For centuries, gold has been treasured due to its natural beauty, radiance and versatility. These qualities make it the most important metal in jewellery making. When you buy gold jewellery, there’s usually a choice between different kinds of gold colours, plating options and gold karats. The first thing you should look at is the karat.

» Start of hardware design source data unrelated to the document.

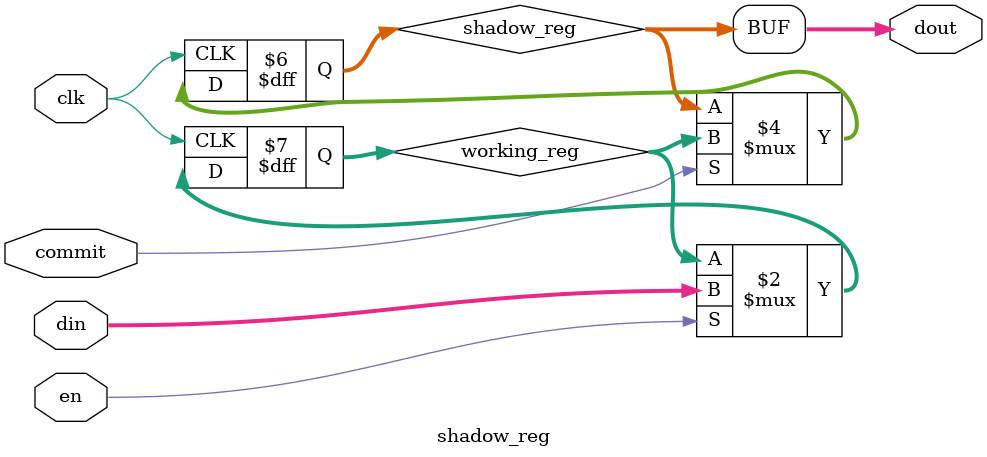
<source format=sv>
module shadow_reg #(parameter DW=16) (
    input clk, en, commit,
    input [DW-1:0] din,
    output [DW-1:0] dout
);
    reg [DW-1:0] working_reg, shadow_reg;
    
    always @(posedge clk) begin
        if(en) working_reg <= din;
        if(commit) shadow_reg <= working_reg;
    end
    assign dout = shadow_reg;
endmodule

</source>
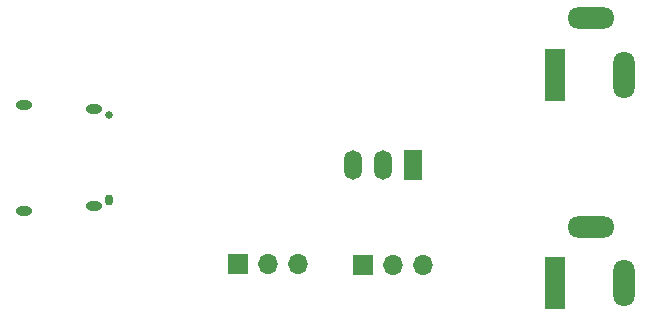
<source format=gbr>
%TF.GenerationSoftware,KiCad,Pcbnew,7.0.10-7.0.10~ubuntu20.04.1*%
%TF.CreationDate,2024-10-07T18:01:58+02:00*%
%TF.ProjectId,powerplay,706f7765-7270-46c6-9179-2e6b69636164,rev?*%
%TF.SameCoordinates,Original*%
%TF.FileFunction,Soldermask,Bot*%
%TF.FilePolarity,Negative*%
%FSLAX46Y46*%
G04 Gerber Fmt 4.6, Leading zero omitted, Abs format (unit mm)*
G04 Created by KiCad (PCBNEW 7.0.10-7.0.10~ubuntu20.04.1) date 2024-10-07 18:01:58*
%MOMM*%
%LPD*%
G01*
G04 APERTURE LIST*
%ADD10R,1.800000X4.400000*%
%ADD11O,1.800000X4.000000*%
%ADD12O,4.000000X1.800000*%
%ADD13R,1.500000X2.500000*%
%ADD14O,1.500000X2.500000*%
%ADD15R,1.700000X1.700000*%
%ADD16O,1.700000X1.700000*%
%ADD17C,0.650000*%
%ADD18O,0.650000X0.950000*%
%ADD19O,1.400000X0.800000*%
G04 APERTURE END LIST*
D10*
%TO.C,J2*%
X171704000Y-73733010D03*
D11*
X177504000Y-73733010D03*
D12*
X174704000Y-68933010D03*
%TD*%
D13*
%TO.C,U2*%
X159658500Y-81375500D03*
D14*
X157118500Y-81375500D03*
X154578500Y-81375500D03*
%TD*%
D10*
%TO.C,J3*%
X171704000Y-91405000D03*
D11*
X177504000Y-91405000D03*
D12*
X174704000Y-86605000D03*
%TD*%
D15*
%TO.C,JP2*%
X144831305Y-89755714D03*
D16*
X147371305Y-89755714D03*
X149911305Y-89755714D03*
%TD*%
D15*
%TO.C,JP1*%
X155418012Y-89830269D03*
D16*
X157958012Y-89830269D03*
X160498012Y-89830269D03*
%TD*%
D17*
%TO.C,J1*%
X133899512Y-77157757D03*
D18*
X133899512Y-84357757D03*
D19*
X126699512Y-76267757D03*
X132649512Y-76627757D03*
X132649512Y-84887757D03*
X126699512Y-85247757D03*
%TD*%
M02*

</source>
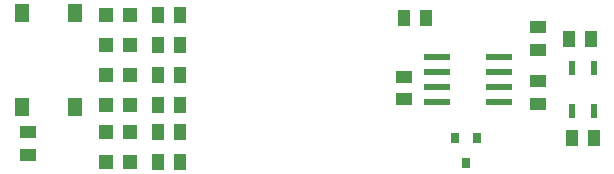
<source format=gtp>
G75*
%MOIN*%
%OFA0B0*%
%FSLAX24Y24*%
%IPPOS*%
%LPD*%
%AMOC8*
5,1,8,0,0,1.08239X$1,22.5*
%
%ADD10R,0.0236X0.0472*%
%ADD11R,0.0394X0.0551*%
%ADD12R,0.0551X0.0394*%
%ADD13R,0.0512X0.0610*%
%ADD14R,0.0472X0.0472*%
%ADD15R,0.0870X0.0240*%
%ADD16R,0.0315X0.0354*%
D10*
X019446Y002811D03*
X020154Y002811D03*
X020154Y004229D03*
X019446Y004229D03*
D11*
X019326Y005220D03*
X020074Y005220D03*
X014574Y005920D03*
X013826Y005920D03*
X006374Y006020D03*
X005626Y006020D03*
X005626Y005020D03*
X006374Y005020D03*
X006374Y004020D03*
X005626Y004020D03*
X005626Y003020D03*
X006374Y003020D03*
X006374Y002120D03*
X005626Y002120D03*
X005626Y001120D03*
X006374Y001120D03*
X019426Y001920D03*
X020174Y001920D03*
D12*
X001300Y001346D03*
X001300Y002094D03*
X013850Y003196D03*
X013850Y003944D03*
X018300Y003794D03*
X018300Y003046D03*
X018300Y004846D03*
X018300Y005594D03*
D13*
X002886Y006085D03*
X001114Y006085D03*
X001114Y002955D03*
X002886Y002955D03*
D14*
X003887Y003020D03*
X004713Y003020D03*
X004713Y002120D03*
X003887Y002120D03*
X003887Y001120D03*
X004713Y001120D03*
X004713Y004020D03*
X003887Y004020D03*
X003887Y005020D03*
X004713Y005020D03*
X004713Y006020D03*
X003887Y006020D03*
D15*
X014930Y004618D03*
X014930Y004118D03*
X014930Y003618D03*
X014930Y003118D03*
X016990Y003118D03*
X016990Y003618D03*
X016990Y004118D03*
X016990Y004618D03*
D16*
X016274Y001914D03*
X015526Y001914D03*
X015900Y001087D03*
M02*

</source>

You can see what karat gold jewellery is by looking for the karat mark, usually indicated with a “k”. The karat mark will tell you how much gold content the jewellery has. You should also look for the manufacturer’s trademark next to the karat mark to assure that the karat mark is accurate.
Guide to Gold Karats
Gold is divided into 24 parts, with each single unit called a karat. The higher the karat, the purer the gold:
- 24 karat – 99.5% pure gold and above
- 22 karat- 91.7 % gold
- 18 karat – 75.0 % gold
- 14 karat – 58.3 % gold
- 12 karat – 50.0 % gold
- 10 karat – 41.7 % gold
Higher purity gold is more popular with Asian and Indian jewellery while 14k to 18k gold is more widely used in western countries. As purity decreases, gold jewellery gets heavier and harder.
24 karat gold means 24 out of 24 parts are gold. Remember that this is the purest form of gold and that any dealer that claims to have 25k or 26k gold is being deceptive. Pure gold has a distinct bright yellow colour. As there is no higher form of gold, it is naturally the most expensive. Coins and bars are mostly bought of 24K gold purity as an investment. It is also used in electronic and medical devices.
However, it’s unusual to find 24k gold in jewellery. This is because pure gold is a soft metal. While it’s highly resistant to rust, tarnishing and corrosion, pure gold is just too pliable for regular forms of jewellery. Instead, gold jewellery is alloyed with other metals to increase its strength and durability.
22-karat gold jewellery has 22 parts gold with the other 2 parts made up of other metals. This kind of gold is commonly used in jewellery making. The addition of other metals like silver, zinc and nickel makes the gold harder, thereby making the jewellery durable. 22k gold is great for plain gold jewellery and best for naturally enamelled jewellery.
However, it isn’t preferable for heavily studded and diamond jewellery. As diamond is a precious material, it requires a metal that can strongly hold it and ensure it doesn’t fall off. 22k gold is still too soft to hold onto gemstones reliably. 22k gold is more commonly used in Asian and Indian jewellery than elsewhere, but can still popular around the world.
18-karat gold is 75 per cent gold mixed with 25 per cent of other metals. Studded gold jewellery and other diamond jewellery is often made in 18K gold. This kind of gold is not as costly compared to 24K and 22K, however it has a duller colour. 18K gold can be stamped with 18K, 18Kt, 18k or a variation similar to these or by 750, 0.75 or a stamp similar to these, symbolising that the jewellery contains 75 per cent gold.